===== Records supplied =====

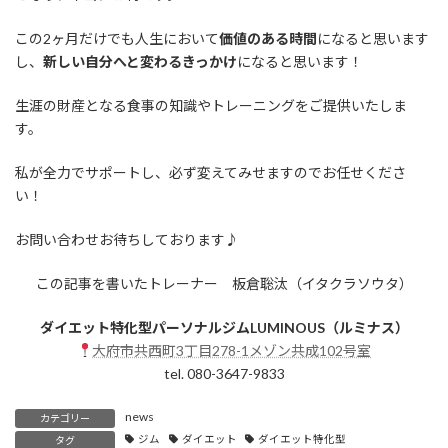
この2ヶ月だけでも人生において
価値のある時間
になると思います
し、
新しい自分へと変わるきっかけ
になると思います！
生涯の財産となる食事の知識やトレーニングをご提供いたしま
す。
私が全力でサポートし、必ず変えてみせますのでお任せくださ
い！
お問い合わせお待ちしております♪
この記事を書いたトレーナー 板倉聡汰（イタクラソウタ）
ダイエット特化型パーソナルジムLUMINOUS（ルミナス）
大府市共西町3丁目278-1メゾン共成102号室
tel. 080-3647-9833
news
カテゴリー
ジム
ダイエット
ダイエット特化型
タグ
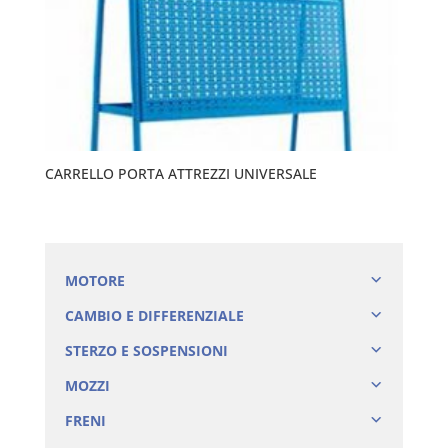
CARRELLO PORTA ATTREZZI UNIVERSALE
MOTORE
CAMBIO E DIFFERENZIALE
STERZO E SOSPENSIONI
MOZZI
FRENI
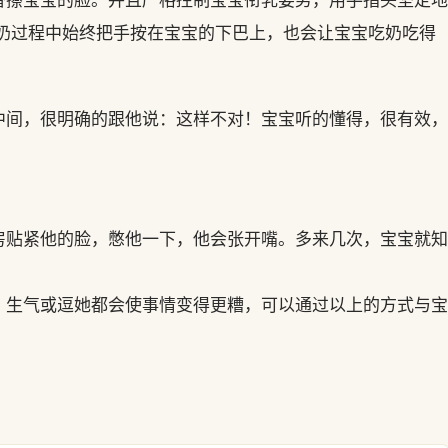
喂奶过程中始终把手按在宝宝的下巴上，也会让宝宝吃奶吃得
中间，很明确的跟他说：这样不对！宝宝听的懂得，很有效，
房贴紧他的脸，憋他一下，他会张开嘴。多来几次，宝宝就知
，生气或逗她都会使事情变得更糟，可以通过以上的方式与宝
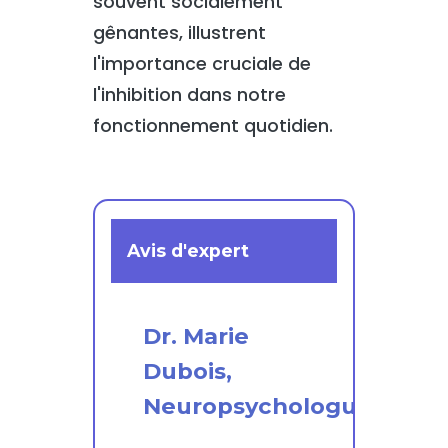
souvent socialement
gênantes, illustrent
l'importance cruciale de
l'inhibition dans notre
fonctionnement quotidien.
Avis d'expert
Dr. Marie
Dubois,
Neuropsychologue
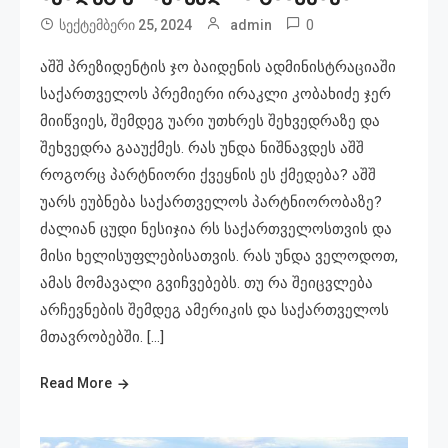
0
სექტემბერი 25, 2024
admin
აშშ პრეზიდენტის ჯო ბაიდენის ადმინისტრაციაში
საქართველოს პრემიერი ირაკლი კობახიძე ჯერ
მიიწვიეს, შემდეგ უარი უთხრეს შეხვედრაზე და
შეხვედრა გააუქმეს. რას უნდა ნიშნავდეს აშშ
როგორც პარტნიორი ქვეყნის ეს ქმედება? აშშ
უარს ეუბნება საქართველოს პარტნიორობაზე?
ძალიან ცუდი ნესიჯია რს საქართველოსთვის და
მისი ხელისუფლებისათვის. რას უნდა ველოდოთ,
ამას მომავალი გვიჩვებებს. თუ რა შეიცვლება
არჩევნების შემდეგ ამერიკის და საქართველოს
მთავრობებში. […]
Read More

=====
===== Records supplied =====

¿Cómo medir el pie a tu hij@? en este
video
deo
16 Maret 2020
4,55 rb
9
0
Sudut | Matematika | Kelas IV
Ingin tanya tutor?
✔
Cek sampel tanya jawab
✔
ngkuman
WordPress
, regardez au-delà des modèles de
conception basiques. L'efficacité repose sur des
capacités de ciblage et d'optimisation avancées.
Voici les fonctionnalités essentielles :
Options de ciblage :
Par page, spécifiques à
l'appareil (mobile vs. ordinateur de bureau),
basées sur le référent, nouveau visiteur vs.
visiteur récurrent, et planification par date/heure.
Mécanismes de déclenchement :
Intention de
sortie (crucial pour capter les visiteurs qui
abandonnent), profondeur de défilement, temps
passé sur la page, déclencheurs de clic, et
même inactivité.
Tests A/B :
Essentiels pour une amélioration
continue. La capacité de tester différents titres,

=====

### What the task requires
Reproduce the rows from the line containing "喂奶过程中始终把手按在宝宝的下巴上，也会让宝宝吃奶吃得" through the line containing "Neuropsychologue", leaving the pictures out of the answer.

### Output below
喂奶过程中始终把手按在宝宝的下巴上，也会让宝宝吃奶吃得
中间，很明确的跟他说：这样不对！宝宝听的懂得，很有效，
房贴紧他的脸，憋他一下，他会张开嘴。多来几次，宝宝就知
，生气或逗她都会使事情变得更糟，可以通过以上的方式与宝
souvent socialement
gênantes, illustrent
l'importance cruciale de
l'inhibition dans notre
fonctionnement quotidien.
Avis d'expert
Dr. Marie
Dubois,
Neuropsychologue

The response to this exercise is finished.